DOCUMENT EXTRACT
Oxylabs Web Scraper API

Overview

Oxylabs Web Scraper API handles the complete scraping workflow: URL crawling, IP blocking mitigation, data extraction, and cloud storage delivery. It supports 40+ platforms including search engines, e-commerce sites, and general websites.

Quick Reference

Base URLs:

•Realtime (sync): https://realtime.oxylabs.io/v1/queries
•Push-Pull (async): https://data.oxylabs.io/v1/queries
•Proxy Endpoint: realtime.oxylabs.io:60000

Authentication: HTTP Basic Auth with USERNAME:PASSWORD from Oxylabs dashboard.

Integration Methods

Realtime (Synchronous)

Keep connection open until job completes. Best for immediate results.

python

import requests

payload = {
    "source": "universal",
    "url": "https://example.com",
    "geo_location": "United States",
    "render": "html",
    "parse": True
}

response = requests.post(
    "https://realtime.oxylabs.io/v1/queries",
    auth=("USERNAME", "PASSWORD"),
    json=payload
)
result = response.json()

Response structure:

json

{
  "results": [{
    "content": "<html>...</html>",
    "created_at": "2024-06-26 13:13:06",
    "url": "https://example.com/",
    "job_id": "12345678900987654321",
    "status_code": 200
  }]
}

Push-Pull (Asynchronous)

Submit job, retrieve results later. Recommended for large volumes.

DATASET SECTION
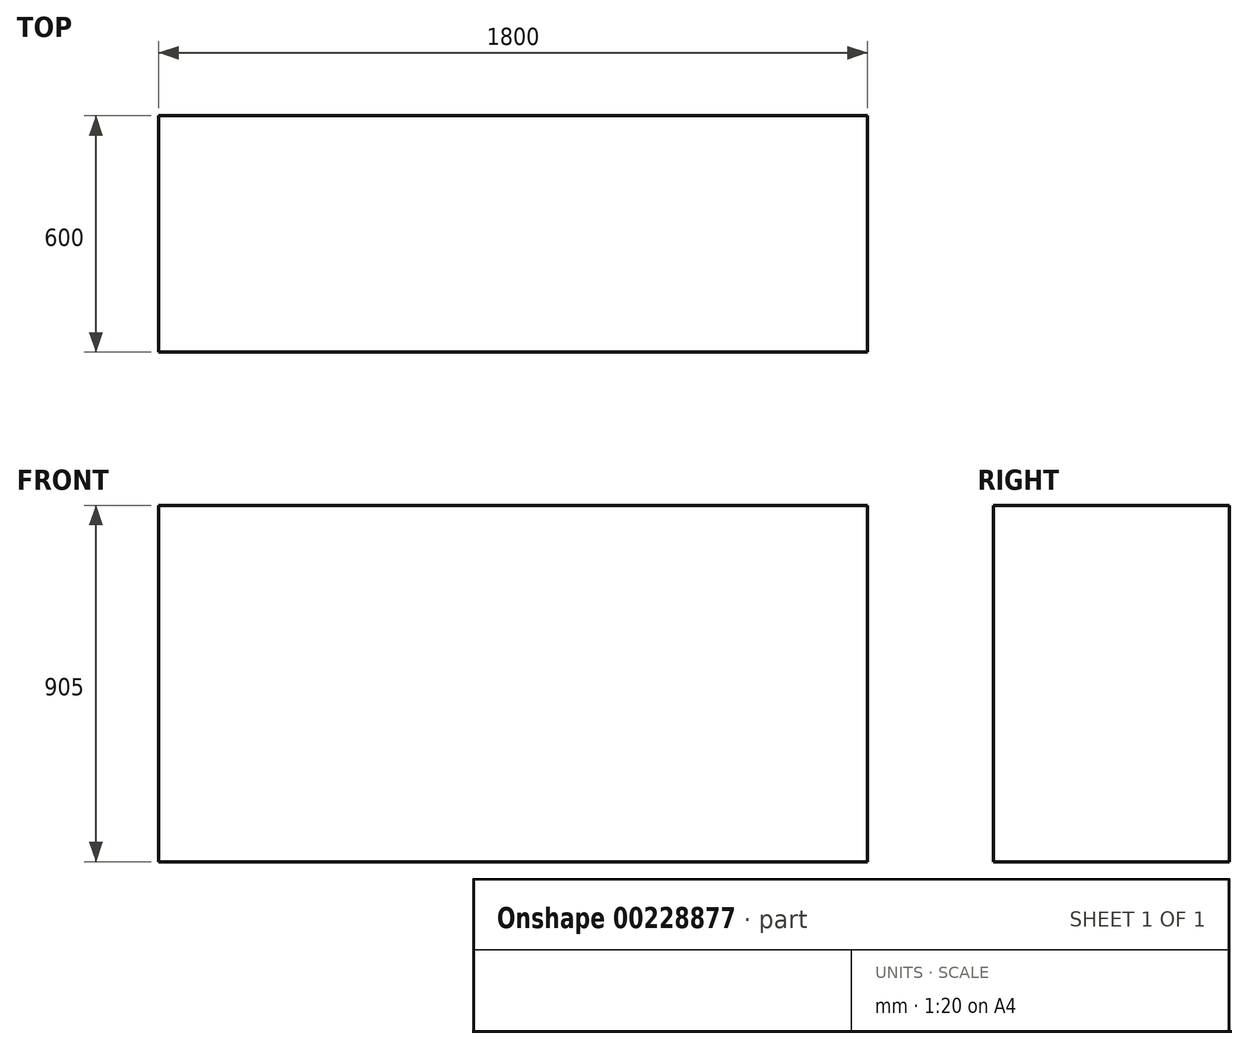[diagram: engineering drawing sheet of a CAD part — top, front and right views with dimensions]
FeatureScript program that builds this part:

PROBLEMS TO SOLVE
a: Check three statements against the Oxylabs Web Scraper API page: (i) the API supports more than 40 platforms; (ii) authentication relies on an API key sent in a request header; (iii) the Push-Pull base URL uses the realtime.oxylabs.io host. For each one, answer yes or no and quote the words from the page that decide it.
b: According to the Oxylabs Web Scraper API page, when should each of the two integration methods be used, and how does each method handle a job? Answer in one to three sentences.
c: Continue the Oxylabs Web Scraper API page from the point where it stops.

ANSWERS BY TASK
a:
(i) Yes: "It supports 40+ platforms including search engines, e-commerce sites, and general websites."
(ii) No: "Authentication: HTTP Basic Auth with USERNAME:PASSWORD from Oxylabs dashboard."
(iii) No: "Push-Pull (async): https://data.oxylabs.io/v1/queries"

b: The Realtime method keeps the connection open until the job completes, so it is best for immediate results. The Push-Pull method submits a job and retrieves the results later, and it is recommended for large volumes.

c:
python

import requests
import time

# Submit job
payload = {
    "source": "universal",
    "url": "https://example.com",
    "callback_url": "https://your-webhook.com/callback"  # Optional
}

response = requests.post(
    "https://data.oxylabs.io/v1/queries",
    auth=("USERNAME", "PASSWORD"),
    json=payload
)
job = response.json()
job_id = job["id"]

# Poll for results (or use callback_url)
while True:
    status = requests.get(
        f"https://data.oxylabs.io/v1/queries/{job_id}",
        auth=("USERNAME", "PASSWORD")
    ).json()

    if status["status"] == "done":
        break
    elif status["status"] == "faulted":
        raise Exception("Job failed")
    time.sleep(2)

# Retrieve results
results = requests.get(
    f"https://data.oxylabs.io/v1/queries/{job_id}/results",
    auth=("USERNAME", "PASSWORD")
).json()

Batch processing (up to 5,000 items):

python

payload = {
    "source": "universal",
    "url": ["https://example1.com", "https://example2.com", "https://example3.com"],
    "geo_location": "United States"
}

response = requests.post(
    "https://data.oxylabs.io/v1/queries/batch",
    auth=("USERNAME", "PASSWORD"),
    json=payload
)

Result types: ?type=raw (HTML), ?type=parsed (JSON), ?type=png, ?type=markdown

Proxy Endpoint

Use like a standard proxy. GET requests only.

python

import requests

proxies = {
    "http": "http://USERNAME:PASSWORD@realtime.oxylabs.io:60000",
    "https": "http://USERNAME:PASSWORD@realtime.oxylabs.io:60000"
}

response = requests.get(
    "https://example.com",
    proxies=proxies,
    verify=False,  # Required
    headers={
        "x-oxylabs-geo-location": "Germany",
        "x-oxylabs-render": "html"
    }
)

Sources

Universal Source

Scrape any website. Use source: "universal" with a URL.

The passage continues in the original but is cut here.